## Information provided
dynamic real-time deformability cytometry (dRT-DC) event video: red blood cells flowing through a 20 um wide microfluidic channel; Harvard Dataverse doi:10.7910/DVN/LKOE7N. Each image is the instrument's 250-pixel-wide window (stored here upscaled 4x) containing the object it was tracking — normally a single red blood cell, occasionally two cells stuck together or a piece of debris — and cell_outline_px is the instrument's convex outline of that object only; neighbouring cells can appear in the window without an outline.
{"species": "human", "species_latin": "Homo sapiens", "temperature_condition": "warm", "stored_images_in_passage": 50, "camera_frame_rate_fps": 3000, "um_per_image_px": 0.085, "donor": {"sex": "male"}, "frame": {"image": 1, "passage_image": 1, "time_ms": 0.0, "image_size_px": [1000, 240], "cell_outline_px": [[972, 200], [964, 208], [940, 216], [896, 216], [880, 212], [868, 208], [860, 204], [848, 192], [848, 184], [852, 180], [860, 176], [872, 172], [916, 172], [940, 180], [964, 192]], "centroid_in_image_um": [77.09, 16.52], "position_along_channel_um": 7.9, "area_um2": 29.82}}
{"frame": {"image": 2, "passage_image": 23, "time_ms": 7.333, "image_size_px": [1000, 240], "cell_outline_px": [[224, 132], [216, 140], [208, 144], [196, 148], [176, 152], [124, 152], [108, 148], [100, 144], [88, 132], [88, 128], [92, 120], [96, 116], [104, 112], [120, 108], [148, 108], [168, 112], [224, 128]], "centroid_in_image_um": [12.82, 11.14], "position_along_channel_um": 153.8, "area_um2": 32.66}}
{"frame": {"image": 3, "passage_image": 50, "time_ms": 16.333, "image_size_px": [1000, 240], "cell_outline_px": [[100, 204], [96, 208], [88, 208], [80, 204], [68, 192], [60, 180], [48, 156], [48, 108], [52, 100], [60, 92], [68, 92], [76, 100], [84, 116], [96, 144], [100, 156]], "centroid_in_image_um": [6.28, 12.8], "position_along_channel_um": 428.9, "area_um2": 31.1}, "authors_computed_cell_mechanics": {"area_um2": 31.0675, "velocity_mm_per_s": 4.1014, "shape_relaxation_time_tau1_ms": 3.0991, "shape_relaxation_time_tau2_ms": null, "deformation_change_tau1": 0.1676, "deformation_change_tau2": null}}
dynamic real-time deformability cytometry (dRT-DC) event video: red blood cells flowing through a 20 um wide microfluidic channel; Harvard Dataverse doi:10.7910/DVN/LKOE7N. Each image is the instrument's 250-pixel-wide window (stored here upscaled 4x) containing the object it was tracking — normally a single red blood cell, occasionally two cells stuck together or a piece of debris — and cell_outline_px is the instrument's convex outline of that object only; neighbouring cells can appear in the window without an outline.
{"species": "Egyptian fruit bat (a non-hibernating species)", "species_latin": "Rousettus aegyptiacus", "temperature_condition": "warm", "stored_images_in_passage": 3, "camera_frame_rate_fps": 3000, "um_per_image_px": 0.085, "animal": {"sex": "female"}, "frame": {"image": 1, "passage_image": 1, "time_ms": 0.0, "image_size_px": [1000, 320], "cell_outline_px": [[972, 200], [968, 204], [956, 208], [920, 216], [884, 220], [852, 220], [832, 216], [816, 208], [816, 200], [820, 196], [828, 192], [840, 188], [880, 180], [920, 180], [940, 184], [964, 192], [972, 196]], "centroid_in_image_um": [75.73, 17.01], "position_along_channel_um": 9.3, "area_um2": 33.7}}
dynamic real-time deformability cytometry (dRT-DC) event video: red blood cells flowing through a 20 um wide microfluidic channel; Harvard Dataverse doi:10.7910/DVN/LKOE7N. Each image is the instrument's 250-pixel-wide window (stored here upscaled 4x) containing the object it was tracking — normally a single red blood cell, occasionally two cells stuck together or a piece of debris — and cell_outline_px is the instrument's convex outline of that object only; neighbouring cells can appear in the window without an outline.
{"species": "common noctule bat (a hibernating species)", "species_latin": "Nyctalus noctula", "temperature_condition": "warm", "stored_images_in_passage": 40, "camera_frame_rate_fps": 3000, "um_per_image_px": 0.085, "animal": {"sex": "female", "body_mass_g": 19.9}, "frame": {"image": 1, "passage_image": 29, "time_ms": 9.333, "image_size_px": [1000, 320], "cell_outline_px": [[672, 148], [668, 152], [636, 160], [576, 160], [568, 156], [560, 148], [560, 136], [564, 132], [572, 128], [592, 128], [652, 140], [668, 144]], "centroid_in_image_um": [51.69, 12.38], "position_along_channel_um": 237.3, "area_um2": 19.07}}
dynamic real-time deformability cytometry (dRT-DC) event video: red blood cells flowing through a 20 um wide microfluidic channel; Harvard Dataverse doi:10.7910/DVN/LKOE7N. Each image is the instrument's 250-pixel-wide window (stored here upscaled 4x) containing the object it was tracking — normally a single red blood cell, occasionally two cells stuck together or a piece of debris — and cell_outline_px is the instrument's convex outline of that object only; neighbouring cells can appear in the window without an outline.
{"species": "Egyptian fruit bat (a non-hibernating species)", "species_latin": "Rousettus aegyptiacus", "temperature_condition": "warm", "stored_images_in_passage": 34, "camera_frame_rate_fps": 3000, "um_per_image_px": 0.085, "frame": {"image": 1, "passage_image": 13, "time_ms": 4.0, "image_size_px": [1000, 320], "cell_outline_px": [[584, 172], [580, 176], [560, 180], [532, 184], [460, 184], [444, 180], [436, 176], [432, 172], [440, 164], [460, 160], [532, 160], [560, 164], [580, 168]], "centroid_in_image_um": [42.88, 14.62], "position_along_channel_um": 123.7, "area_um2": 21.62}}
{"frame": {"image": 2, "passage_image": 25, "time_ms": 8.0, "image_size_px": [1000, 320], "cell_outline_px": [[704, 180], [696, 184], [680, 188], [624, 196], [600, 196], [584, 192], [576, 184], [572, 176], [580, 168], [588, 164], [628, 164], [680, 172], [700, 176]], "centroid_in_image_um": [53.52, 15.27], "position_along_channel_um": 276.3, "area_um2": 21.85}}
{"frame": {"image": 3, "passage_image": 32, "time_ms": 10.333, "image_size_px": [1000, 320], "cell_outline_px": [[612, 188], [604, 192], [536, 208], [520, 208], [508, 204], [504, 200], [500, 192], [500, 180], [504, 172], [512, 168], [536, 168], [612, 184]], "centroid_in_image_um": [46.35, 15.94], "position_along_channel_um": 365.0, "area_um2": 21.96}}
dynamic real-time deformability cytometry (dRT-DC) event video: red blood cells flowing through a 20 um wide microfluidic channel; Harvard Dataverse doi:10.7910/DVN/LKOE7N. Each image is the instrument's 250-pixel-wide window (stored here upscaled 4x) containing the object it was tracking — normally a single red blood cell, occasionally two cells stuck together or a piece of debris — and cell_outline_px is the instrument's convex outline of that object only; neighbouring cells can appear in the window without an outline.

## Problem
All records above must be set down exactly, please.

## Answer to this task
dynamic real-time deformability cytometry (dRT-DC) event video: red blood cells flowing through a 20 um wide microfluidic channel; Harvard Dataverse doi:10.7910/DVN/LKOE7N. Each image is the instrument's 250-pixel-wide window (stored here upscaled 4x) containing the object it was tracking — normally a single red blood cell, occasionally two cells stuck together or a piece of debris — and cell_outline_px is the instrument's convex outline of that object only; neighbouring cells can appear in the window without an outline.
{"species": "human", "species_latin": "Homo sapiens", "temperature_condition": "warm", "stored_images_in_passage": 50, "camera_frame_rate_fps": 3000, "um_per_image_px": 0.085, "donor": {"sex": "male"}, "frame": {"image": 1, "passage_image": 1, "time_ms": 0.0, "image_size_px": [1000, 240], "cell_outline_px": [[972, 200], [964, 208], [940, 216], [896, 216], [880, 212], [868, 208], [860, 204], [848, 192], [848, 184], [852, 180], [860, 176], [872, 172], [916, 172], [940, 180], [964, 192]], "centroid_in_image_um": [77.09, 16.52], "position_along_channel_um": 7.9, "area_um2": 29.82}}
{"frame": {"image": 2, "passage_image": 23, "time_ms": 7.333, "image_size_px": [1000, 240], "cell_outline_px": [[224, 132], [216, 140], [208, 144], [196, 148], [176, 152], [124, 152], [108, 148], [100, 144], [88, 132], [88, 128], [92, 120], [96, 116], [104, 112], [120, 108], [148, 108], [168, 112], [224, 128]], "centroid_in_image_um": [12.82, 11.14], "position_along_channel_um": 153.8, "area_um2": 32.66}}
{"frame": {"image": 3, "passage_image": 50, "time_ms": 16.333, "image_size_px": [1000, 240], "cell_outline_px": [[100, 204], [96, 208], [88, 208], [80, 204], [68, 192], [60, 180], [48, 156], [48, 108], [52, 100], [60, 92], [68, 92], [76, 100], [84, 116], [96, 144], [100, 156]], "centroid_in_image_um": [6.28, 12.8], "position_along_channel_um": 428.9, "area_um2": 31.1}, "authors_computed_cell_mechanics": {"area_um2": 31.0675, "velocity_mm_per_s": 4.1014, "shape_relaxation_time_tau1_ms": 3.0991, "shape_relaxation_time_tau2_ms": null, "deformation_change_tau1": 0.1676, "deformation_change_tau2": null}}
dynamic real-time deformability cytometry (dRT-DC) event video: red blood cells flowing through a 20 um wide microfluidic channel; Harvard Dataverse doi:10.7910/DVN/LKOE7N. Each image is the instrument's 250-pixel-wide window (stored here upscaled 4x) containing the object it was tracking — normally a single red blood cell, occasionally two cells stuck together or a piece of debris — and cell_outline_px is the instrument's convex outline of that object only; neighbouring cells can appear in the window without an outline.
{"species": "Egyptian fruit bat (a non-hibernating species)", "species_latin": "Rousettus aegyptiacus", "temperature_condition": "warm", "stored_images_in_passage": 3, "camera_frame_rate_fps": 3000, "um_per_image_px": 0.085, "animal": {"sex": "female"}, "frame": {"image": 1, "passage_image": 1, "time_ms": 0.0, "image_size_px": [1000, 320], "cell_outline_px": [[972, 200], [968, 204], [956, 208], [920, 216], [884, 220], [852, 220], [832, 216], [816, 208], [816, 200], [820, 196], [828, 192], [840, 188], [880, 180], [920, 180], [940, 184], [964, 192], [972, 196]], "centroid_in_image_um": [75.73, 17.01], "position_along_channel_um": 9.3, "area_um2": 33.7}}
dynamic real-time deformability cytometry (dRT-DC) event video: red blood cells flowing through a 20 um wide microfluidic channel; Harvard Dataverse doi:10.7910/DVN/LKOE7N. Each image is the instrument's 250-pixel-wide window (stored here upscaled 4x) containing the object it was tracking — normally a single red blood cell, occasionally two cells stuck together or a piece of debris — and cell_outline_px is the instrument's convex outline of that object only; neighbouring cells can appear in the window without an outline.
{"species": "common noctule bat (a hibernating species)", "species_latin": "Nyctalus noctula", "temperature_condition": "warm", "stored_images_in_passage": 40, "camera_frame_rate_fps": 3000, "um_per_image_px": 0.085, "animal": {"sex": "female", "body_mass_g": 19.9}, "frame": {"image": 1, "passage_image": 29, "time_ms": 9.333, "image_size_px": [1000, 320], "cell_outline_px": [[672, 148], [668, 152], [636, 160], [576, 160], [568, 156], [560, 148], [560, 136], [564, 132], [572, 128], [592, 128], [652, 140], [668, 144]], "centroid_in_image_um": [51.69, 12.38], "position_along_channel_um": 237.3, "area_um2": 19.07}}
dynamic real-time deformability cytometry (dRT-DC) event video: red blood cells flowing through a 20 um wide microfluidic channel; Harvard Dataverse doi:10.7910/DVN/LKOE7N. Each image is the instrument's 250-pixel-wide window (stored here upscaled 4x) containing the object it was tracking — normally a single red blood cell, occasionally two cells stuck together or a piece of debris — and cell_outline_px is the instrument's convex outline of that object only; neighbouring cells can appear in the window without an outline.
{"species": "Egyptian fruit bat (a non-hibernating species)", "species_latin": "Rousettus aegyptiacus", "temperature_condition": "warm", "stored_images_in_passage": 34, "camera_frame_rate_fps": 3000, "um_per_image_px": 0.085, "frame": {"image": 1, "passage_image": 13, "time_ms": 4.0, "image_size_px": [1000, 320], "cell_outline_px": [[584, 172], [580, 176], [560, 180], [532, 184], [460, 184], [444, 180], [436, 176], [432, 172], [440, 164], [460, 160], [532, 160], [560, 164], [580, 168]], "centroid_in_image_um": [42.88, 14.62], "position_along_channel_um": 123.7, "area_um2": 21.62}}
{"frame": {"image": 2, "passage_image": 25, "time_ms": 8.0, "image_size_px": [1000, 320], "cell_outline_px": [[704, 180], [696, 184], [680, 188], [624, 196], [600, 196], [584, 192], [576, 184], [572, 176], [580, 168], [588, 164], [628, 164], [680, 172], [700, 176]], "centroid_in_image_um": [53.52, 15.27], "position_along_channel_um": 276.3, "area_um2": 21.85}}
{"frame": {"image": 3, "passage_image": 32, "time_ms": 10.333, "image_size_px": [1000, 320], "cell_outline_px": [[612, 188], [604, 192], [536, 208], [520, 208], [508, 204], [504, 200], [500, 192], [500, 180], [504, 172], [512, 168], [536, 168], [612, 184]], "centroid_in_image_um": [46.35, 15.94], "position_along_channel_um": 365.0, "area_um2": 21.96}}
dynamic real-time deformability cytometry (dRT-DC) event video: red blood cells flowing through a 20 um wide microfluidic channel; Harvard Dataverse doi:10.7910/DVN/LKOE7N. Each image is the instrument's 250-pixel-wide window (stored here upscaled 4x) containing the object it was tracking — normally a single red blood cell, occasionally two cells stuck together or a piece of debris — and cell_outline_px is the instrument's convex outline of that object only; neighbouring cells can appear in the window without an outline.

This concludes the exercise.